-- Begin Excerpt to read --

Back in 2010, it was No. 1 Philadelphia vs. No. 2 San Francisco for a berth in the World Series. The Bay Area won that one, the Giants clinching the series in the ballpark across the street from the Eagles’ stadium.

There, next Sunday at noon (PT) at Lincoln Financial Field, the NFC East-champion Eagles (15-3) will try to end the 12-game winning streak of the NFC West-champion 49ers (15-4), who beat the Cowboys 19-12 on Sunday to move on to the next round.

The Eagles and 49ers did not meet this season, and they’ve played only once previously in the playoffs – a 14-0 wild-card win in 1996 by the host 49ers.

The series has produced some epic regular-season moments, such as Joe Montana throwing four touchdown passes in a fourth-quarter comeback in September 1989, and Steve Young wanting to fight coach George Seifert after being pulled from a 1994 game.

In the most recent meeting, in September 2021, the 49ers scored a 17-11 victory in Philadelphia, The previous visit, in 2017, was a 33-10 loss that dropped Kyle Shanahan’s record as 49ers coach to 0-8.

The Eagles are coming off their first playoff win in Nick Sirianni’s three seasons as coach, a 38-7 rout that marked their third victory over the New York Giants in seven weeks.

And now the tale of the tape:

Quarterbacks

EAGLES: The injury to Jalen Hurts’ right shoulder injury on Dec. 18 kept him out two games, but it sure did not hinder him in his first playoff win. He opened 5-of-5 on their opening touchdown drive Saturday, finishing 16-of-24 for 154 yards with two touchdowns and no turnovers. Hurts had a 5-yard touchdown run to put the Eagles up 28-0 at halftime, and his rushing ability (nine carries, 34 yards) will be just as daunting for the 49ers. In last season’s meeting, he ran for 82 yards and a touchdown, while passing for 190 yards.

49ERS: Brock Purdy became only the fifth quarterback in NFL history to win a divisional-round game. This was his eighth game since replacing Jimmy Garoppolo in a crash course of how-to-lead-a-playoff-contender.

Running backs

EAGLES: Miles Sanders is the last Pro Bowl running back in the playoffs. Saquon Barkley (Giants) and Tony Pollard (Cowboys) bowed out over the weekend. Sanders had 90 yards on Saturday, Kenneth Gainwell had a career-high 112 yards, and the 5-foot-6 Boston Scott added 32 yards and a touchdown.

49ERS: Christian McCaffrey was worthy of the Pro Bowl, and he will be out to show that again. But what works so well with Shanahan’s offense is the ability to mix McCaffrey with Deebo Samuel, Jordan Mason and forever-underused fullback Kyle Juszczyk.

Offensive line

EAGLES: Center Jason Kelce and right tackle Lane Johnson each were first-team All-Pro. Left guard Landon Dickerson made the Pro Bowl, but he got hurt Saturday. Johnson is playing through a groin injury, so that might entice Nick Bosa to line up more at left defensive end. Jordan Mailata, 26, is one of the NFL’s best young left tackles, having arrived from Australia five years ago in the NFL International Player Pathway Program.

-- End Excerpt to read --
-- Begin Provided records --

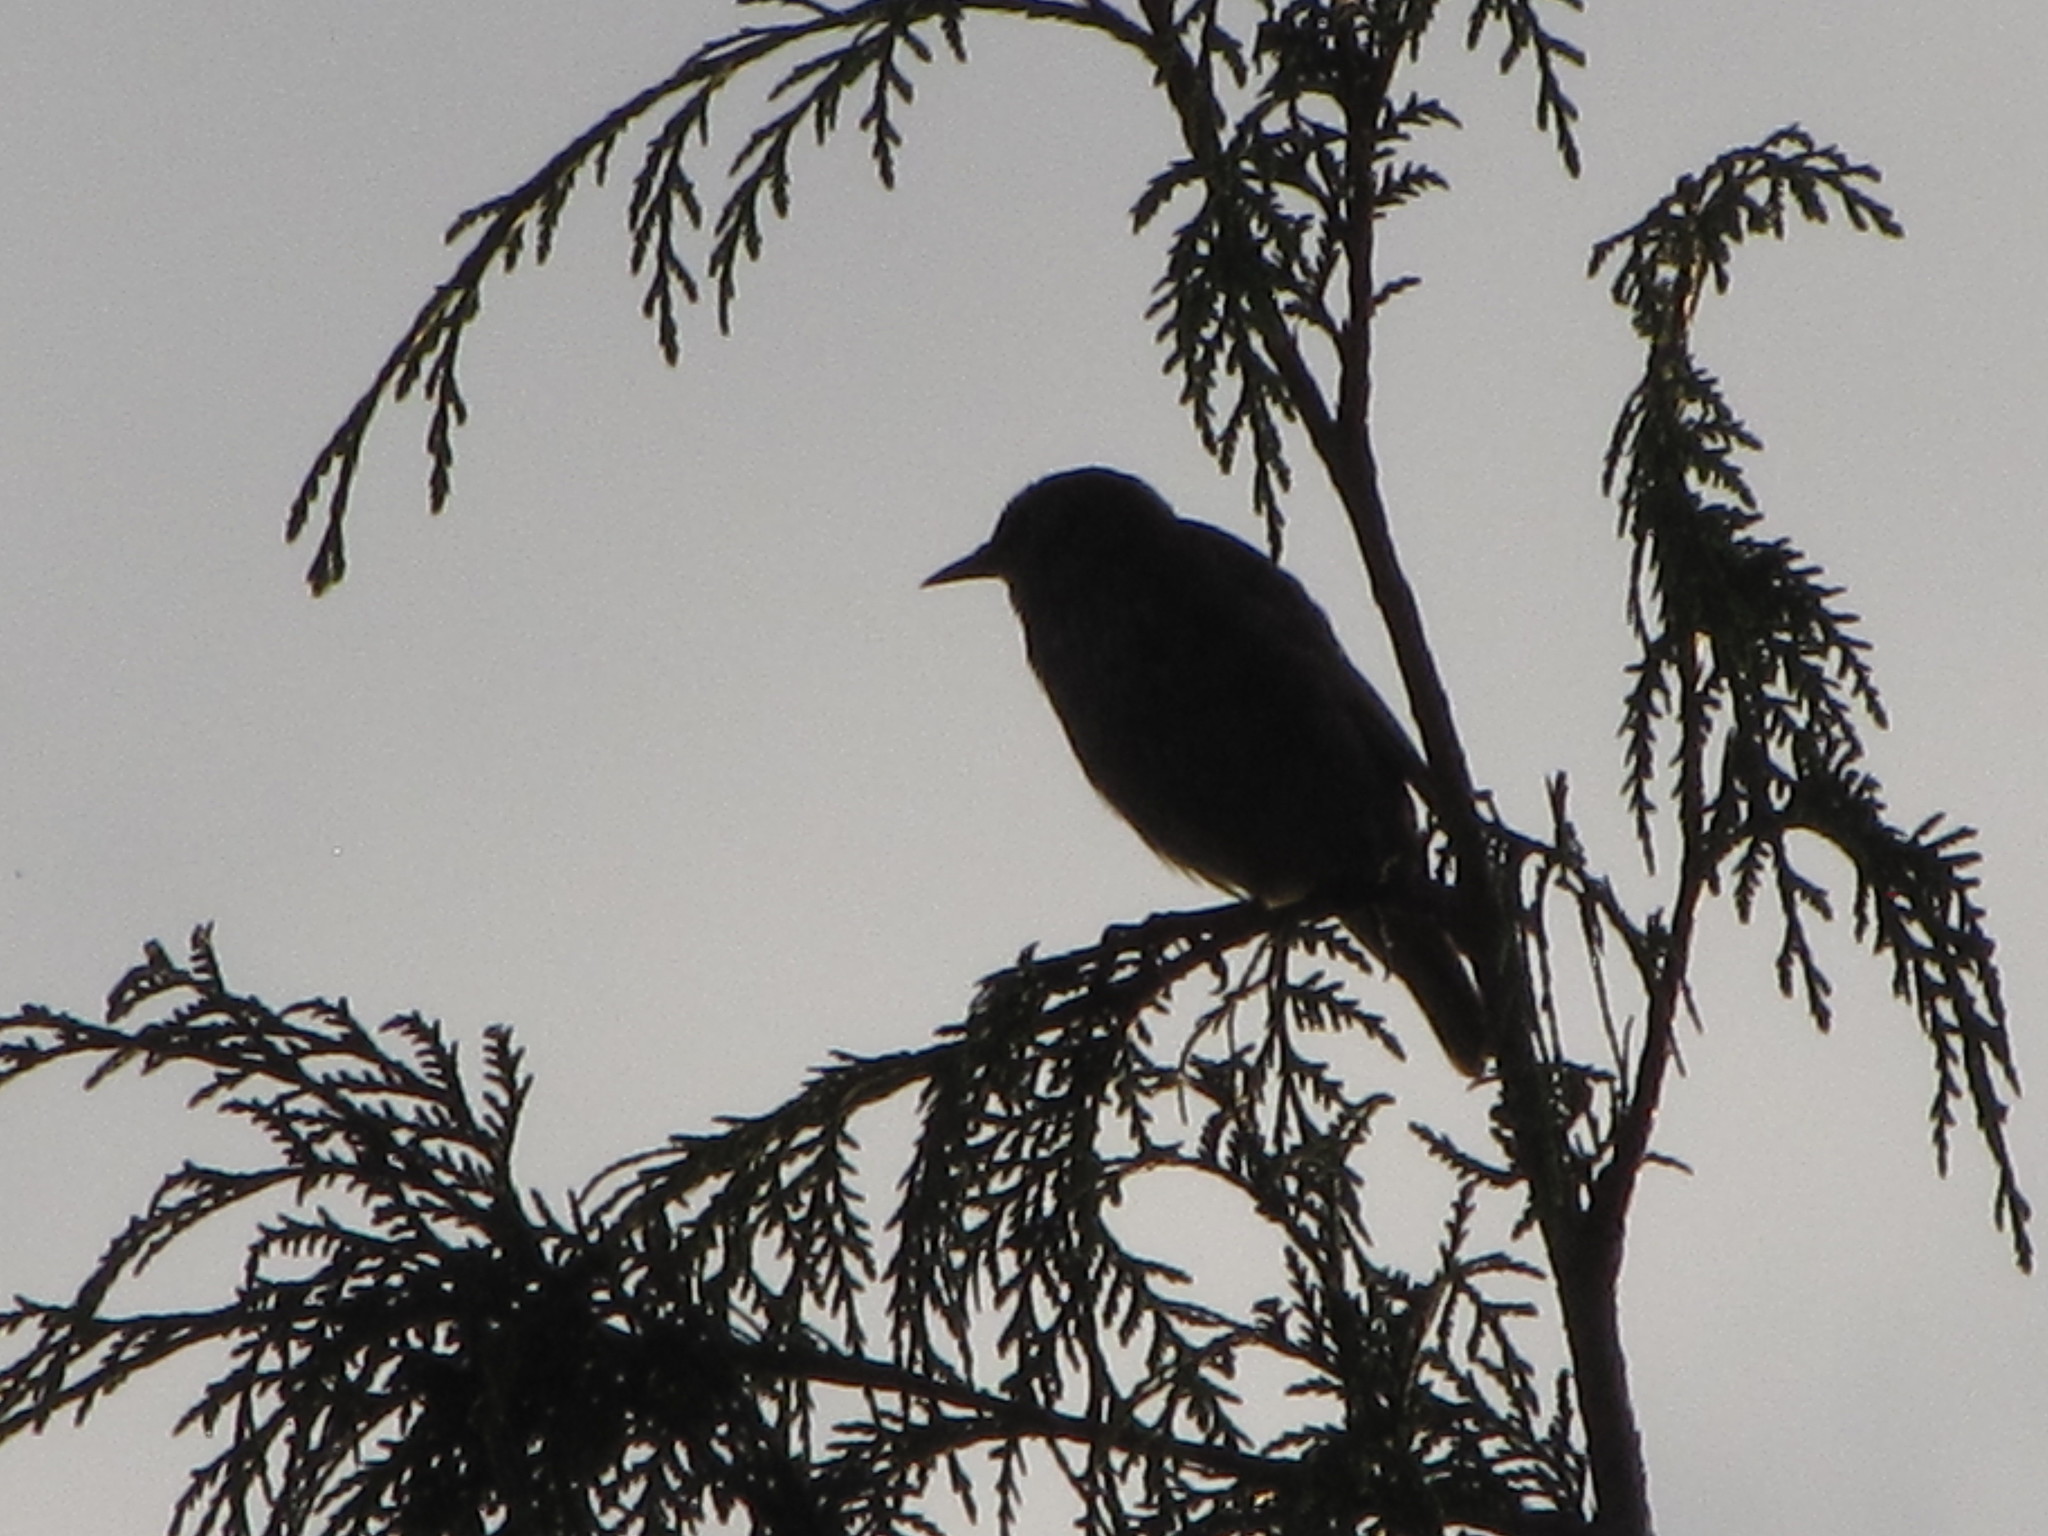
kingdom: Animalia
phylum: Chordata
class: Aves
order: Passeriformes
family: Sturnidae
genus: Sturnus
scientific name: Sturnus vulgaris
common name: Common starling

-- End Provided records --

■ Stated goal ■
Extend the Eagles–49ers playoff preview from its final sentence, keeping the same position-by-position format.

■ Answer to the exercise ■
49ERS: Left tackle Trent Williams anchors a line that once looked highly suspect with three new interior starters (Aaron Banks, Jake Brendel and Spencer Burford) and right tackle Mike McGlinchey returning from quadriceps repair.

Receivers

EAGLES: A.J. Brown is Philadelphia’s McCaffrey, a mid-season trade acquisition that invigorated the offense. Brown made the AP’s Second-Team All-Pro with 1,496 receiving yards and 11 touchdowns. He had just three catches (six targets) for 22 yards Saturday, so Hurts found success elsewhere with touchdown passes to DeVonta Smith and tight end Dallas Goedert.

49ERS: The Eagles will be up against the incomparable Y.A.C. Bros – the yards-after-catch producers such as McCaffrey, Samuel, Brandon Aiyuk, George Kittle, Jauan Jennings and anyone else Shanahan schemes up in open space. Samuel had six catches for 93 yards in last season’s visit to Philadelphia.

Defensive line

EAGLES: Hasson Riddick had 16 sacks during the regular season — second only to Nick Bosa — and he delivered 1.5 sacks Saturday. Josh Sweat, Brandon Graham and Javon Hargrove each had 11 sacks as the Eagles had a league-leading 70. Six-time Pro Bowler Fletcher Cox will be a big-time test for the 49ers’ interior linemen.

49ERS: As great as the 49ers’ 2019 defensive front was, this season’s version, led by Bosa, looks even more formidable.

Linebacker

EAGLES: T.J. Edwards had a team-high 159 tackles (10 for loss) and Kyzir White had 110 in the regular season.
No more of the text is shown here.